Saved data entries
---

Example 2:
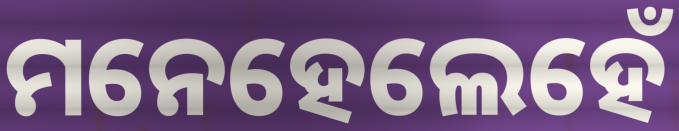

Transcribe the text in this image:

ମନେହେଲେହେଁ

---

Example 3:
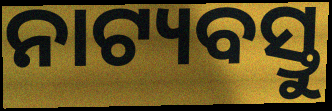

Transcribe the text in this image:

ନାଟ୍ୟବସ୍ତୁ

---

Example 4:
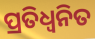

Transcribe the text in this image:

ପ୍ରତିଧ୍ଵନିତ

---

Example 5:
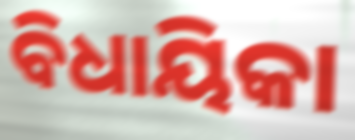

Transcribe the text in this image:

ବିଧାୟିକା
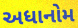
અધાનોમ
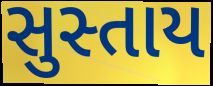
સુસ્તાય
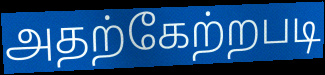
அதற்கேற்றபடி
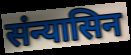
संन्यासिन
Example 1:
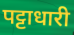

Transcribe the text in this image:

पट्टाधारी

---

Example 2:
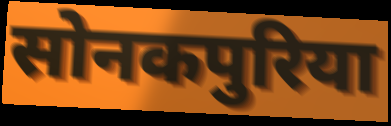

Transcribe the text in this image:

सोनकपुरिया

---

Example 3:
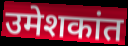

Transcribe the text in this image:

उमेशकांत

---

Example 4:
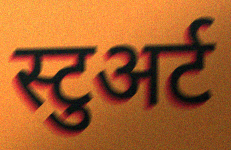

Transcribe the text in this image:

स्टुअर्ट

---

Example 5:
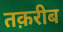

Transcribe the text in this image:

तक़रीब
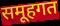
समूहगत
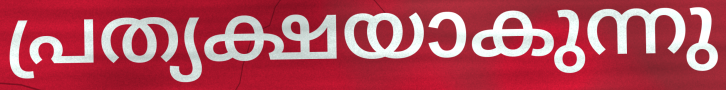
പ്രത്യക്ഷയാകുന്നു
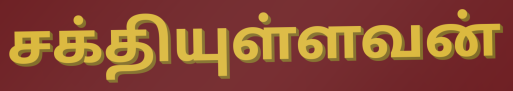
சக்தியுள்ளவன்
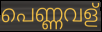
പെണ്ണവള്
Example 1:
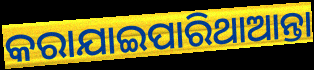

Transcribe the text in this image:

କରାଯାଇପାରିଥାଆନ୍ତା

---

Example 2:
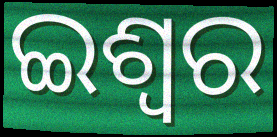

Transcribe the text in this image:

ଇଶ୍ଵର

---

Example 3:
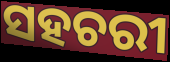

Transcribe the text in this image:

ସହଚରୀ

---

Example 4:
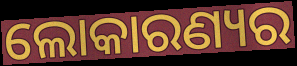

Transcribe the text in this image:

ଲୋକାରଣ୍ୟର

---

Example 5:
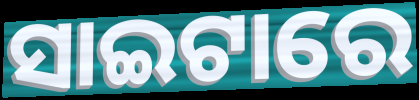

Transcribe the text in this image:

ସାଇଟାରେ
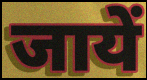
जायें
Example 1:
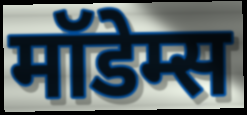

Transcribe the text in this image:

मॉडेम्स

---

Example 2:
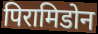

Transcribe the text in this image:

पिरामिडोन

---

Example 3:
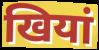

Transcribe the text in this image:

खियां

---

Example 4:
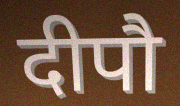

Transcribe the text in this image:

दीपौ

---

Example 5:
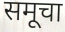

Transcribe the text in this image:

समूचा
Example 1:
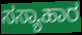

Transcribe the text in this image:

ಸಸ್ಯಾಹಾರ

Task directions >>
Using the records above, output an exact copy without any pictures.

Result for this task >>
---

Example 2:

Transcribe the text in this image:

ମନେହେଲେହେଁ

---

Example 3:

Transcribe the text in this image:

ନାଟ୍ୟବସ୍ତୁ

---

Example 4:

Transcribe the text in this image:

ପ୍ରତିଧ୍ଵନିତ

---

Example 5:

Transcribe the text in this image:

ବିଧାୟିକା
અધાનોમ
સુસ્તાય
அதற்கேற்றபடி
संन्यासिन
Example 1:

Transcribe the text in this image:

पट्टाधारी

---

Example 2:

Transcribe the text in this image:

सोनकपुरिया

---

Example 3:

Transcribe the text in this image:

उमेशकांत

---

Example 4:

Transcribe the text in this image:

स्टुअर्ट

---

Example 5:

Transcribe the text in this image:

तक़रीब
समूहगत
പ്രത്യക്ഷയാകുന്നു
சக்தியுள்ளவன்
പെണ്ണവള്
Example 1:

Transcribe the text in this image:

କରାଯାଇପାରିଥାଆନ୍ତା

---

Example 2:

Transcribe the text in this image:

ଇଶ୍ଵର

---

Example 3:

Transcribe the text in this image:

ସହଚରୀ

---

Example 4:

Transcribe the text in this image:

ଲୋକାରଣ୍ୟର

---

Example 5:

Transcribe the text in this image:

ସାଇଟାରେ
जायें
Example 1:

Transcribe the text in this image:

मॉडेम्स

---

Example 2:

Transcribe the text in this image:

पिरामिडोन

---

Example 3:

Transcribe the text in this image:

खियां

---

Example 4:

Transcribe the text in this image:

दीपौ

---

Example 5:

Transcribe the text in this image:

समूचा
Example 1:

Transcribe the text in this image:

ಸಸ್ಯಾಹಾರ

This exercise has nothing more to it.